While an estimated 12.6 million people are expected to "switch in" to Islam and identify as Muslim during the next 35 years, 9.4 million are also expected to "switch out" to other religions or to the ranks of the unaffiliated, the survey said. Although Hackett said the net "loss" for Islam is small in comparison to overall population growth, the shift joins an exponentially larger net move of 66 million Christians "switching out" of that faith.

"Latin America is overwhelmingly Christian and will be stable in terms of the Christian population share," Hackett said. "The exodus will be from North America, Europe, Australia and New Zealand, where there is movement for switching away from Christianity."

But he cautioned not to read too much into the Christian decline.

"A lot of the countries where we are now seeing a big movement away from Christian identity, not so long ago had such a large population identifying as Christian, so a Christian identity may be taken for granted," Hackett explained. "People may have found it more convenient to say 'I am Christian, at a given point in time than to say they are unaffiliated.

Now, "the people who retain Christian identity are those whose levels of (religious) commitment may be higher," Hackett said.

The outlook is mixed for those claiming no faith as "the unaffiliated are expected to add 97 million people and lose 36 million via switching, for a net gain of 61 million by 2050," according to the Pew report.

China wild card

China is a difficult calculation because of the sensitive status of organized religion even 40 years after the death of founding leader Mao Zedong and the end of his Cultural Revolution.

"For people who worship in unregistered churches, for people who are members of the Communist Party, identifying as Christian is dangerous, especially in a survey context," Hackett said.

That means China's officially reported 3 percent Christian population may be as high as 5 percent right now. The future could hold even greater surprises, Hackett said, although there isn't enough data available to model those potential changes.
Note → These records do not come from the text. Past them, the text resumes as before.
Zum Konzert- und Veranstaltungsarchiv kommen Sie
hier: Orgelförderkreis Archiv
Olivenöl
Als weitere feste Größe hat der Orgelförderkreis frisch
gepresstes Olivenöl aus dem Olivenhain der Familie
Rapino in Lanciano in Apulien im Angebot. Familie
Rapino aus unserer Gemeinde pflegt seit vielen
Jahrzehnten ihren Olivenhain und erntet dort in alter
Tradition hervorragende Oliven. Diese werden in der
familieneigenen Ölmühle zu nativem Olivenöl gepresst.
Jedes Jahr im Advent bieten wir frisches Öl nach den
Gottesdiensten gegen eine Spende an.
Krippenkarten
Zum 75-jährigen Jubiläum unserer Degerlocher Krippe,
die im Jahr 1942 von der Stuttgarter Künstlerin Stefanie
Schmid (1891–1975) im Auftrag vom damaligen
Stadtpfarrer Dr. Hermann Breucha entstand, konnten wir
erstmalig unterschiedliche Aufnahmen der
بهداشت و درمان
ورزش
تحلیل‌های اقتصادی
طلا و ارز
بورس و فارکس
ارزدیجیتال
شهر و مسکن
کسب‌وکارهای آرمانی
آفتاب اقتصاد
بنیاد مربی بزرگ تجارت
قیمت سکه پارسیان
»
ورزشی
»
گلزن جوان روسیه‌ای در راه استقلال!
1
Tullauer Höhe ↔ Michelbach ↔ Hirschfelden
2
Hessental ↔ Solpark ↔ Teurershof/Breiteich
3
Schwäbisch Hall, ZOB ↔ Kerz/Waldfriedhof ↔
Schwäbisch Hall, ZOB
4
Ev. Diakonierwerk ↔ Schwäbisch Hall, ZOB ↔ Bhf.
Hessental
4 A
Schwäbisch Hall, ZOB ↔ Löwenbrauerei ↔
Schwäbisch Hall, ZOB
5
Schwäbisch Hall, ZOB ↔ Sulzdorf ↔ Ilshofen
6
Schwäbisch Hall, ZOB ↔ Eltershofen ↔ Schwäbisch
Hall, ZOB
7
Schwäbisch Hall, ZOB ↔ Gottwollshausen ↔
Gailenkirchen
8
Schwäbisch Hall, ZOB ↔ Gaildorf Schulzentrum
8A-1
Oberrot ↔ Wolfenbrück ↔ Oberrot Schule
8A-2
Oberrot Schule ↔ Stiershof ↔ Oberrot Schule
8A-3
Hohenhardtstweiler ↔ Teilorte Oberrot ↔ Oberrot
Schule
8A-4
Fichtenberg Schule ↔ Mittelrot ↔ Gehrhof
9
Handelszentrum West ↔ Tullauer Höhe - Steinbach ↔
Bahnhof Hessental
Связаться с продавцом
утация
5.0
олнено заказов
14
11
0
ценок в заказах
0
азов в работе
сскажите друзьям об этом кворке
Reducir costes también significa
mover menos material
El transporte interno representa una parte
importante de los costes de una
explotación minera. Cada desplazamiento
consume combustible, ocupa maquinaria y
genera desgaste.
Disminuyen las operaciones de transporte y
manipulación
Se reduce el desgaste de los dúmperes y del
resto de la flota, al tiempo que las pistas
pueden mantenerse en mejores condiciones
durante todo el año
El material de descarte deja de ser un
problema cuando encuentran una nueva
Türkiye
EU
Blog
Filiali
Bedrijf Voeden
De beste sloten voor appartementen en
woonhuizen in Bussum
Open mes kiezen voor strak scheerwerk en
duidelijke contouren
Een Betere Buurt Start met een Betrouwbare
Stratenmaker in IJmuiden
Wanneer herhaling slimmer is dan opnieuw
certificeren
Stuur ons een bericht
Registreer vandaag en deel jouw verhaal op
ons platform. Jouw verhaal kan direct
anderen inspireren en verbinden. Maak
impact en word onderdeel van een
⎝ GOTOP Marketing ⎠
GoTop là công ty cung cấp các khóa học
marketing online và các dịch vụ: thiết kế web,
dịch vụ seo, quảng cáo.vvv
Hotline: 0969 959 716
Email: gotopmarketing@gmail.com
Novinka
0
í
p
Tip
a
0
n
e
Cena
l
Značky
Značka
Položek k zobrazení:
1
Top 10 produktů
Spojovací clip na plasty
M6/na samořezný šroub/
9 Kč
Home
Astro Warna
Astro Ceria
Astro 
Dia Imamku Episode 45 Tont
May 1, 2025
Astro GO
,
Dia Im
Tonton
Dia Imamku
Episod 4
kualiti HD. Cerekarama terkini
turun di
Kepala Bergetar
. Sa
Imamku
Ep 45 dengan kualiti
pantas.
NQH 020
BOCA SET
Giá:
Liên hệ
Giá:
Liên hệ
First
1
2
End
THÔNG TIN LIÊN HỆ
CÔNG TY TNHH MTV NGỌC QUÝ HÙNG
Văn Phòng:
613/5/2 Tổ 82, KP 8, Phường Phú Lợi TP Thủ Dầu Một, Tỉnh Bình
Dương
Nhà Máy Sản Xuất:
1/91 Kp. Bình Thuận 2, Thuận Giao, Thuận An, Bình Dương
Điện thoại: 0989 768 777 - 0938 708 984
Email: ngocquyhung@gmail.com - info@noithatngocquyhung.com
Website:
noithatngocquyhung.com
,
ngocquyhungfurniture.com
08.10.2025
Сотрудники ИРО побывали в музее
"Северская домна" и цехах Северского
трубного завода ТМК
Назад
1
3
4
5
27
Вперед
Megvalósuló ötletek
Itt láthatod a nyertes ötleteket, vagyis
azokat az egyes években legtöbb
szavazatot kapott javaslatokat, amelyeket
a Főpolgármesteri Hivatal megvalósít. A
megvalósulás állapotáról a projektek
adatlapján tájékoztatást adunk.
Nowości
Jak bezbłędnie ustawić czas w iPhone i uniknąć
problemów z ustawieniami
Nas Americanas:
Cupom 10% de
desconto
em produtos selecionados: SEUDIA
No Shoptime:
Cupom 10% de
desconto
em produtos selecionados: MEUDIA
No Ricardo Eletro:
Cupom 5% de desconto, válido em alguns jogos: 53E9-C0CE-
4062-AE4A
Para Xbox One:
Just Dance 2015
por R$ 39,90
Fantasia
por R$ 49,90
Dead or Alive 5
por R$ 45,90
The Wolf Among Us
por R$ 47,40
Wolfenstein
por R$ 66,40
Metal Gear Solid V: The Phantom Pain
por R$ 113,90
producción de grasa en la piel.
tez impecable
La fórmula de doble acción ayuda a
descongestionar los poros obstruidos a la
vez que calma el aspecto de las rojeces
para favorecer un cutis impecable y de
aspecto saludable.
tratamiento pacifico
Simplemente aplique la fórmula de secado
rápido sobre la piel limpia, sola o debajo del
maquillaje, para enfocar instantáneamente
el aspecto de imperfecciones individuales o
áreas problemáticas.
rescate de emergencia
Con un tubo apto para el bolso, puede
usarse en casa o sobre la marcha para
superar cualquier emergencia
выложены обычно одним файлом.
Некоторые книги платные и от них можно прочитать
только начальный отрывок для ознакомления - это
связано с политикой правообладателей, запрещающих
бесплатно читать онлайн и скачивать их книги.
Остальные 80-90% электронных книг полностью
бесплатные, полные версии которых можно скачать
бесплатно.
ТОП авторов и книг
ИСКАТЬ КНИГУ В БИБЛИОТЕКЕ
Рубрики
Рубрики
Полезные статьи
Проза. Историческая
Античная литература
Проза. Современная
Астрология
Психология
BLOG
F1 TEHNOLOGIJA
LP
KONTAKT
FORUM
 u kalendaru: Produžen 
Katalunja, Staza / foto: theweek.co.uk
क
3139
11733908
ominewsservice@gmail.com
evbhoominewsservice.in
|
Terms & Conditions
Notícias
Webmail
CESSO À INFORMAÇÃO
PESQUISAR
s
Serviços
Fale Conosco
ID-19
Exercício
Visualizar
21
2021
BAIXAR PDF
Hackett pointed to Perdue University sociologist Fenggeng Yang's prediction published in Slate magazine that, by 2030, China's Christian population could range from 16.1 percent of a projected 1.4 billion Chinese to as much as 66.7 percent by 2050. Yang wrote "it is almost certain that China will become the largest Christian country in the world by 2030" if the country's burgeoning Roman Catholic population is included in the religious headcount.

But Nicholas Eberstadt, a political economy scholar at the American Enterprise Institute in Washington and an expert on Asian demographics, cautioned that China's political situation might impact those projections.

"If you can tell me what sort of government China is going to have in 2050, I might be able to tell you about the religious composition of the society," said Eberstadt. "There may indeed be an even larger Christian population in China than the (Pew) report suspects or surmises today. Evangelization in China may proceed more rapidly than many people may expect."

Despite the uncertainties, Eberstadt lauded the Pew effort, which he predicted would become the "gold standard" for religious population research.

"Only God knows, for sure, how many believers there are and how they talk to him in different parts of the world," he said. "But this report creditably uses available data to eliminate many of the unnecessary uncertainties in this area. I think they've done about as good a job as one can do."